Apply a forward propagation from the hidden layer to the output node.
Then apply a backward propagation from the output node to the hidden layer. (Formula1)
Then apply a backward propagation from the hidden layer to the input nodes. (Formula2)
Formula 1:
Formula 2:
Now the problem quite simply is... my code never converges and as such I dont have weight vectors that can be used to test the network. Problem is I HAVE NO CLUE WHY THIS IS HAPPENING... Here is the error I display, clearly not converging:
Training done full cycle
0.5015
Training done full cycle
0.5015
Training done full cycle
0.5015
Training done full cycle
0.5038
Training done full cycle
0.5038
Training done full cycle
0.5038
Training done full cycle
0.5038
Training done full cycle
0.5038
Here is my matlab code:
function [thetaLayer12,thetaLayer23]=trainSystem()

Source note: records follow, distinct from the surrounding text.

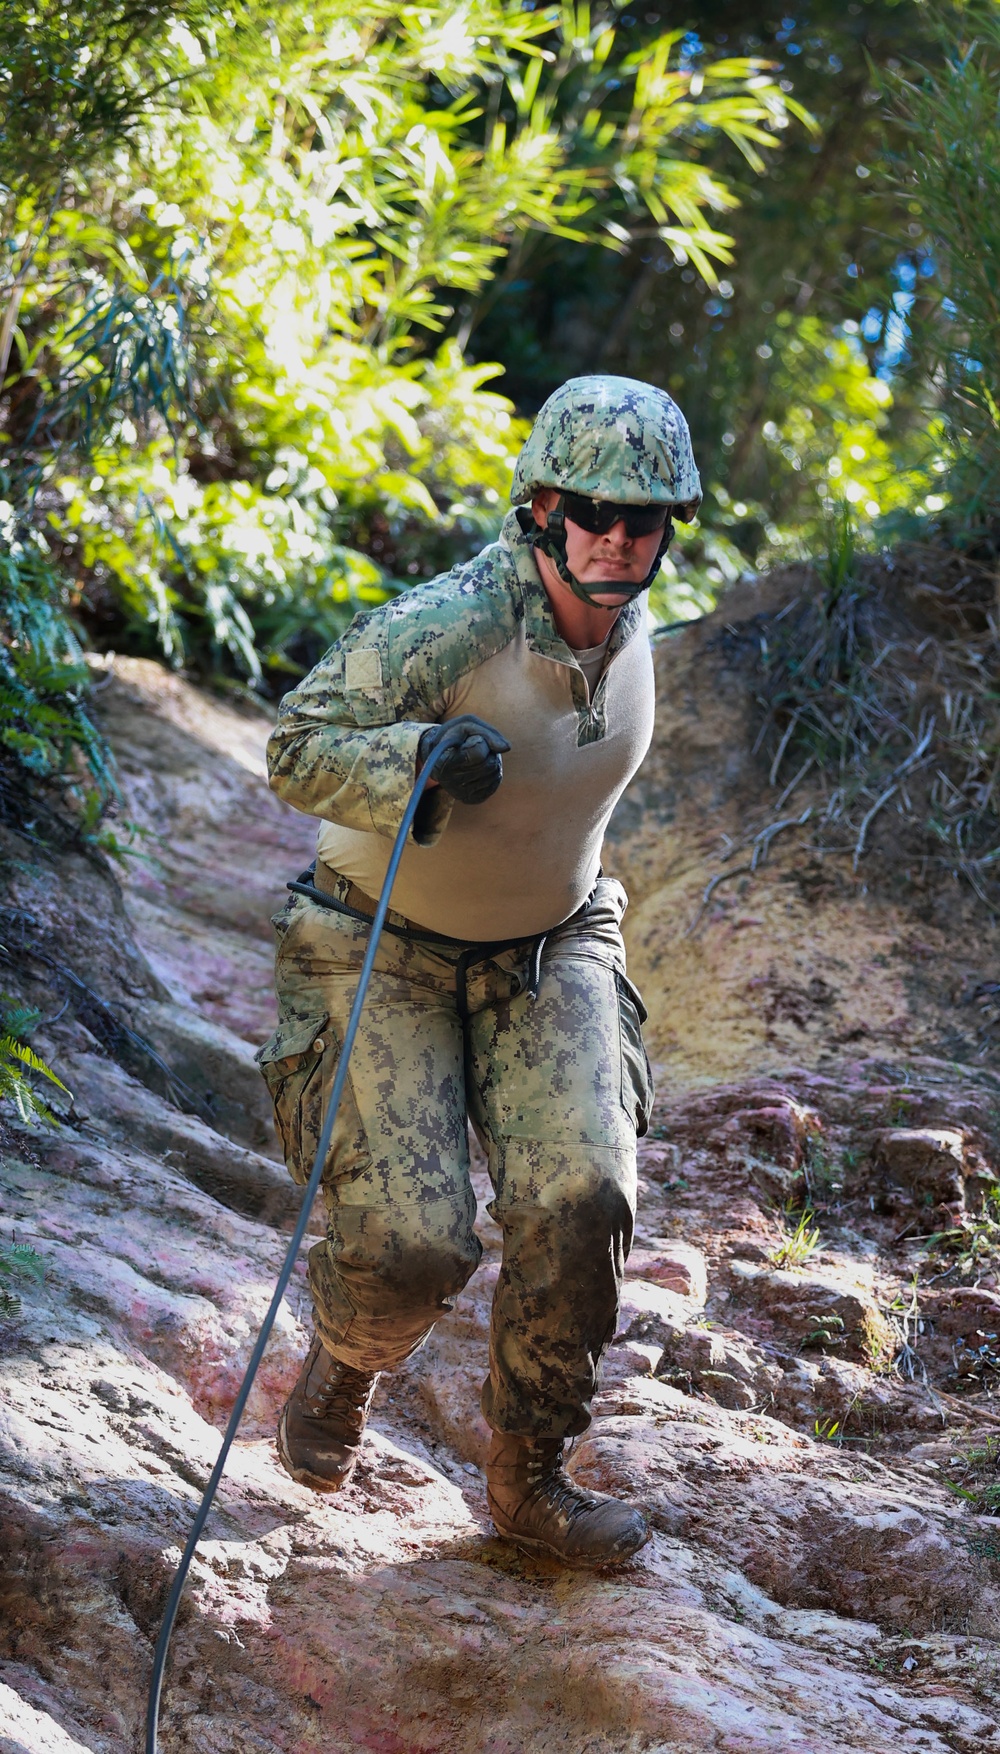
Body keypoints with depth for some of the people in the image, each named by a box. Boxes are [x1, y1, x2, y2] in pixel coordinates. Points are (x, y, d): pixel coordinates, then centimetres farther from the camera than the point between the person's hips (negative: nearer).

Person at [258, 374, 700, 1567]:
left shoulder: (631, 630, -4)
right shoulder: (439, 631, -27)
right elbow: (294, 749, -23)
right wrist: (420, 765, -41)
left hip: (549, 952, 5)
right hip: (390, 954, -5)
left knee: (580, 1202, -17)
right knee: (410, 1243, -15)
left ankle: (527, 1477, 3)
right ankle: (342, 1367, 24)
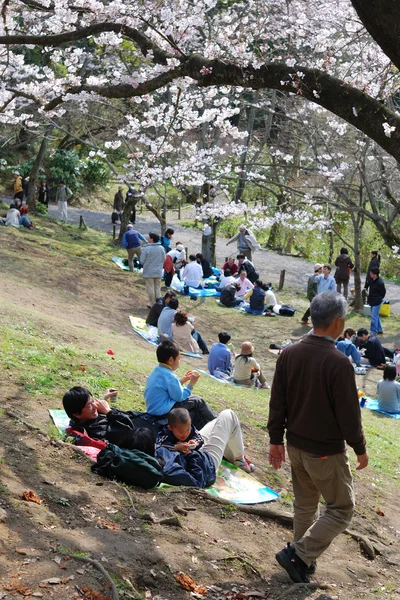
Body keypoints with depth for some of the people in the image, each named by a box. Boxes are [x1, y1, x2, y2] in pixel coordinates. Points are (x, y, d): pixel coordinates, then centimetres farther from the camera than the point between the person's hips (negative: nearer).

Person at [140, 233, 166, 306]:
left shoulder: (146, 249, -17)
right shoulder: (161, 248, -2)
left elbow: (142, 261, -12)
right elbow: (164, 259, 7)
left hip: (149, 272, -4)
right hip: (158, 272, 4)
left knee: (150, 288, 5)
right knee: (158, 288, 13)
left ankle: (152, 305, 8)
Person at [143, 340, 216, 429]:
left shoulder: (157, 370, 7)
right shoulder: (169, 376, -22)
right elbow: (179, 397, -14)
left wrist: (182, 380, 17)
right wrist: (191, 383, -6)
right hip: (164, 411, -9)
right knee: (197, 401, 5)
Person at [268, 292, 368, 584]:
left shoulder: (289, 354, -4)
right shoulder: (339, 363, -24)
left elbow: (277, 403, 3)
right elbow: (349, 413, -18)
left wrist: (276, 440, 12)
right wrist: (360, 448, -3)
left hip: (296, 445, 7)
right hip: (327, 452, -7)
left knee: (305, 504, 21)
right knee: (341, 509, 10)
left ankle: (304, 560, 32)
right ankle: (299, 555, 5)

%This is just the directory where I read the images from
files = dir('train1/*jpg');
filelength = length(files);
%Here I create my weights between input layer and hidden layer and then
%from the hidden layer to the output node. The reason the value 481 is used
%is because there will be 480 input nodes + 1 bias node. The reason 200 is
%used is for the number of hidden layer nodes
thetaLayer12 = unifrnd (-1, 1 ,[481,200]);
thetaLayer23 = unifrnd (-1, 1 ,[201,1]);
%Learning Rate value
alpha = 0.00125;
%Initalize Convergence Error
globalError = 100;
while(globalError > 0.001)
globalError = 0;
%Run through all the files in my training set. 400 Files to be exact.
for i = 1 : filelength
%Here we find out if the image has a smile in it or not. If there
%Images are labled 1a.jpg, 1b.jpg where images with an 'a' in them
%have no smile and images with a 'b' in them have a smile.
y = isempty(strfind(files(i).name,'a'));
%We read in the image
imageBig = imread(strcat('train1/',files(i).name));
%We resize the image to 24x20
image = imresize(imageBig,[24 20]);
%I then take the 2D image and map it to a 1D vector
inputNodes = reshape(image,480,1);
%A bias value of 1 is added to the top of the vector
inputNodes = [1;inputNodes];
%Forward Propogation is applied the input layer and the hidden
%layer
outputLayer2 = logsig(double(inputNodes')* thetaLayer12);
%Here we then add a bias value to hidden layer nodes
inputNodes2 = [1;outputLayer2'];
%Here we then do a forward propagation from the hidden layer to the
%output node to obtain a single value.
finalResult = logsig(double(inputNodes2')* thetaLayer23);
%Backward Propogation is then applied to the weights between the
%output node and the hidden layer.
thetaLayer23 = thetaLayer23 - alpha*(finalResult - y)*inputNodes2;
%Backward Propogation is then applied to the weights between the
%hidden layer and the input nodes.
thetaLayer12 = thetaLayer12 - (((alpha*(finalResult-y)*thetaLayer23(2:end))'*inputNodes2(2:end))*(1-inputNodes2(2:end))*double(inputNodes'))';
%I sum the error across each iteration over all the images in the
%folder
globalError = globalError + abs(finalResult-y);
if(i == 400)
disp('Training done full cycle');
end
end
%I take the average error
globalError = globalError / filelength;
disp(globalError);
end
end
Any help would seriously be appreciated!!!!
The success of training any machine learning algorithm is heavily dependent on the amount of training examples you use to train your algorithm. You never said exactly how many training examples you have, but in the case of face detection a huge number of examples would probably be needed (if it would work at all).
Think of it this way, a computer scientist shows you two arrays of pixel intensity values. He tells you which one has a simile in it and which does not. Than he shows you two more and asks you to tell him which one has a simile in it.
Fortunately we can work around this to some extent. You can use an autoencoder or a dictionary learner like sparse coding to find higher level structures in the data. Instead of the computer scientist showing your pixels intensities, he could show you edges or even body parts. You could then use this as input to your neural network, but a significant number of training examples would probably still be needed (but lesser than before).
Than analogy was inspired by a talk given by professor Ng of Stanford on unsupervised feature learning.